Short-answer chart tasks
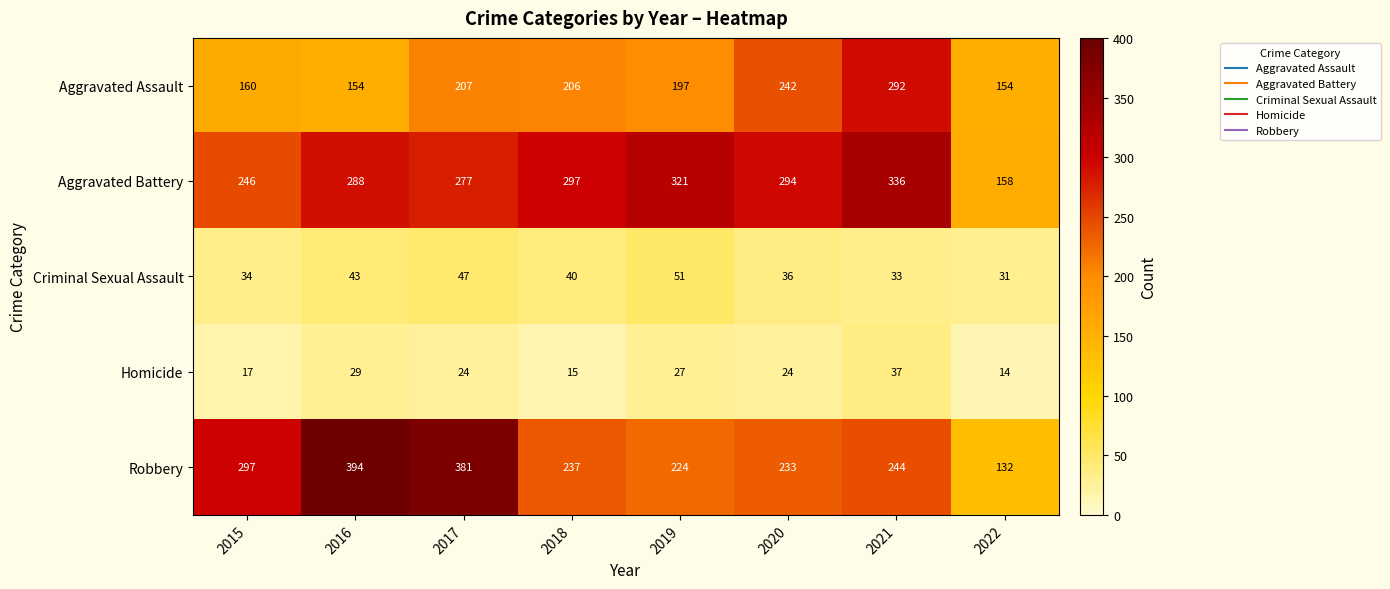

The Robbery series shows 394 at 2016. True or false?

True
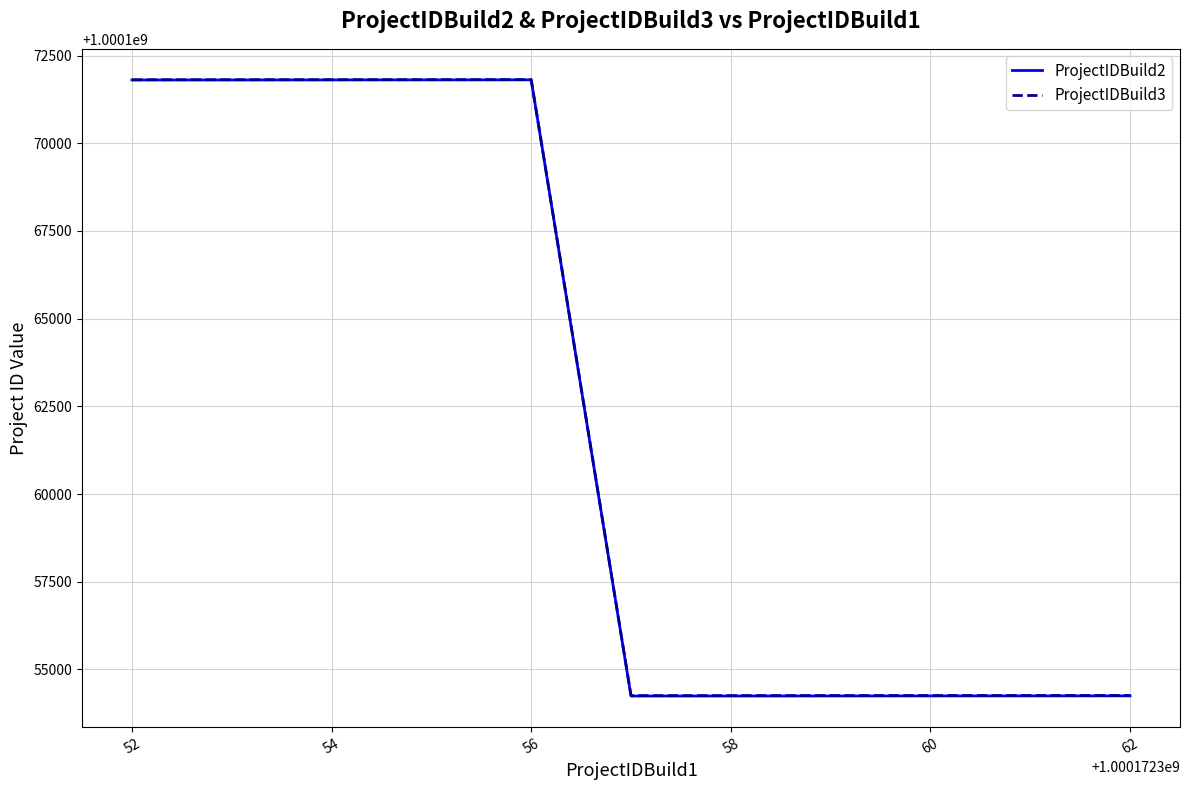

What is the maximum value for ProjectIDBuild2?

1000171809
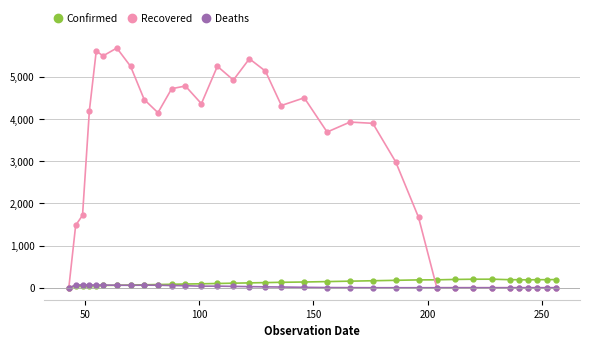

Which series has the widest spread of values?

Recovered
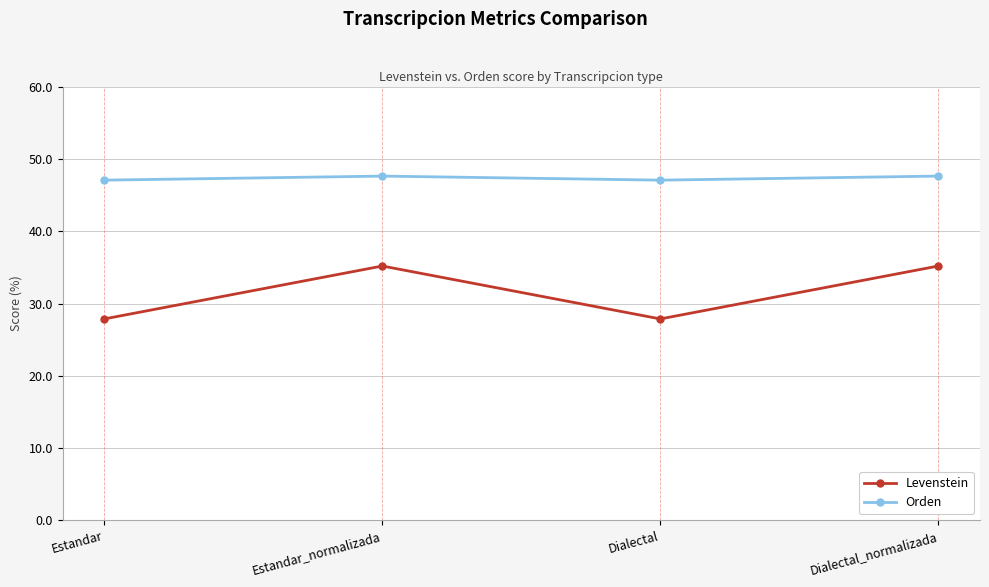

How many distinct data groups are displayed?

2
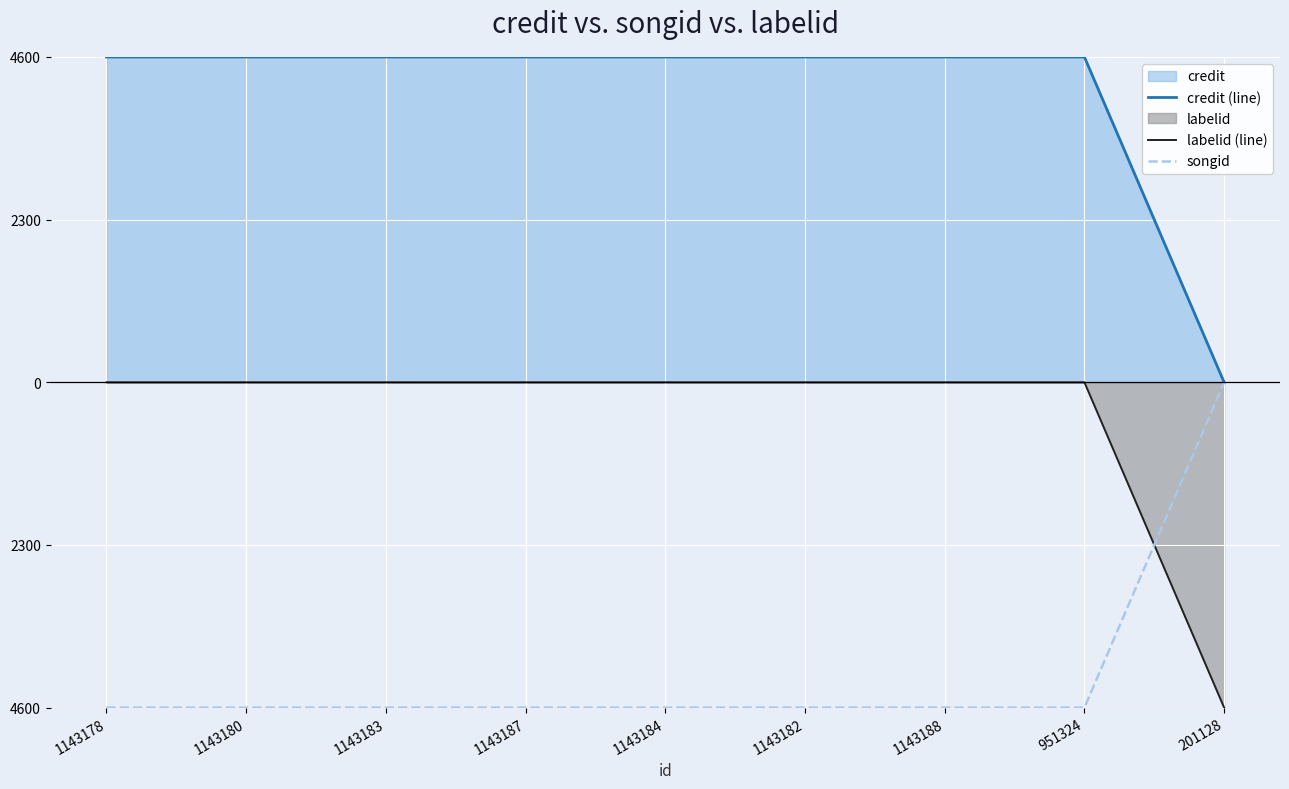

True or false: songid and credit (line) intersect in this chart.

False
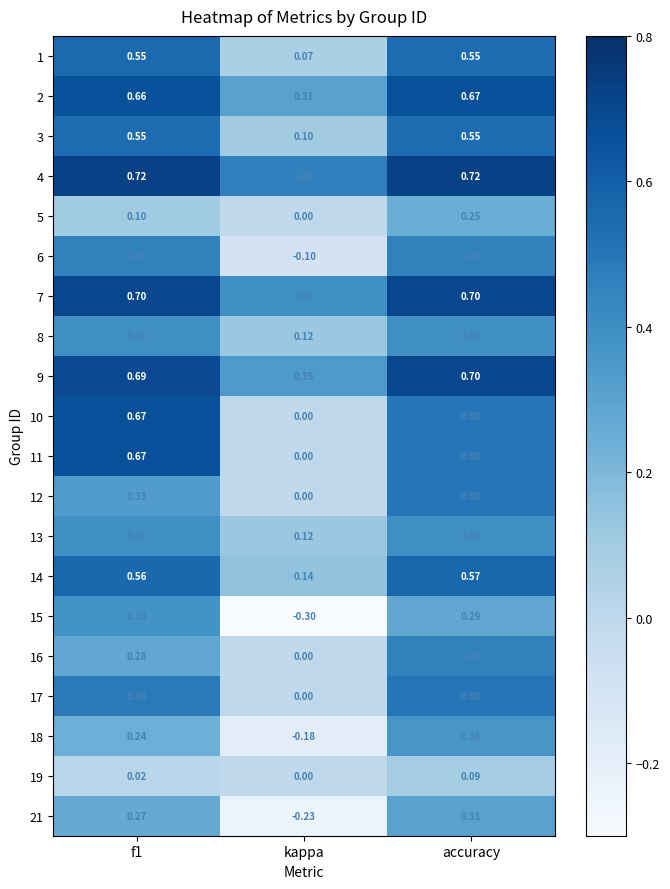

At which label is 17 closest to 0?

kappa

* **WRITTEN TASK**: Find every line above that contains the word "True", and copy each of those lines.

* **RESPONSE BELOW**:
The Robbery series shows 394 at 2016. True or false?
True
True or false: songid and credit (line) intersect in this chart.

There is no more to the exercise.